Le chemin étant ainsi aplani devant eux, ceux qui décident pour nous peuvent poursuivre les négociations de ces traités dits de “libre échange” (nous en avons traité ans ces colonnes, il y en a de plus en plus, la liste et les détails sont sur internet) qui mettent les popu­lations au service de grandes entreprises commerciales, tout en enle­vant aux États tout reste de souveraineté. Ils peuvent les préparer en secret, n’ayant même plus besoin de maintenir une apparence de démocratie depuis qu’il est entendu que la démocratie c’est désigner, de temps en temps, pour leur donner pleins pouvoirs, ceux et celles qui maîtrisent le mieux l’art de la communication. Ces derniers ne reçoivent donc pas vraiment un mandat de leurs électeurs, ils ne les représentent pas, ils ne se voient aucune obligation et ils se sentent à l’aise pour agir dans le seul souci de leur avancement de carrière puisqu’élu est devenu un mé­tier. Et ils en tirent le sentiment que tout leur est permis, comme le rappelle plus loin (p.5) Bernard Blavette.

Donc notre souhait le plus immédiat est qu’une vive protestation, dénonçant les mensonges auxquels se prêtent les grands médias pour cacher les dangers du TAFTA, réussisse à en empê­cher la signature.

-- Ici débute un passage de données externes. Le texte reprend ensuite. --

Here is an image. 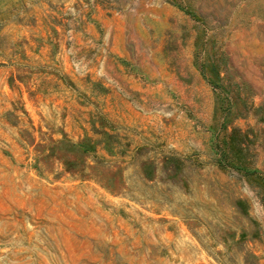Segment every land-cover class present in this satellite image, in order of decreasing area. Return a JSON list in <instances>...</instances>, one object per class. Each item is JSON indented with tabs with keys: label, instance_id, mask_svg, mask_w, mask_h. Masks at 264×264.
Here are the masks:
<instances>
[{
	"label": "rangeland",
	"instance_id": "rangeland-1",
	"mask_svg": "<svg viewBox=\"0 0 264 264\" xmlns=\"http://www.w3.org/2000/svg\"><path fill=\"white\" fill-rule=\"evenodd\" d=\"M0 264H264V0H0Z\"/></svg>",
	"mask_w": 264,
	"mask_h": 264
}]
</instances>
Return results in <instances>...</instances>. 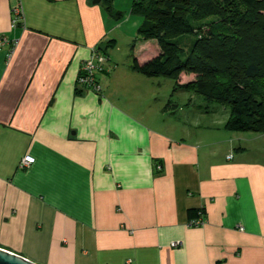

Mais ce traité est loin d’être le seul du genre, et l’exem­ple de l’AMI doit servir de leçon : quand un tel projet échoue parce qu’il a été dénoncé et combattu à temps, d’autres plus pernicieux encore, sont mis en chantier.

Cela ne suffit pas

Il n’y a pas, hélas, que ces traités qui nous préparent un avenir désastreux, c’est toute l’orien­tation de notre société qui nous y mène de force. À l’époque de la création de ce journal, le titre d’un des premiers livres de Jacques Duboin était clair : Nous faisons fausse route [1]. Il montrait que l’humani­té a franchi une étape de son Histoire quand elle a acquis, au XXème siècle, les connaissances et les technologies pour être en mesure de produire, à volonté et avec de moins en moins de travail, ce qui est nécessaire à l’épanouissement de tous. Cette Grande Révolution [2] aurait dû bouleverser la façon de concevoir l’économie. L’objectif de croissance, cette obligation de devoir produire toujours plus pour se mettre à l’abri des pénuries qui, jusqu’alors, étaient une menace permanente, pouvait être abandonné sans dommage. La Grande Relève des Hommes par la Machine [3] pouvait être une Libération [4] en permettant à chacun de cultiver son champ et son esprit, de participer aux choix pour la production soit raisonnablement programmée et que les richesses ainsi produites soient réparties au mieux, et entre tous.

C’est tout le contraire qui s’est produit.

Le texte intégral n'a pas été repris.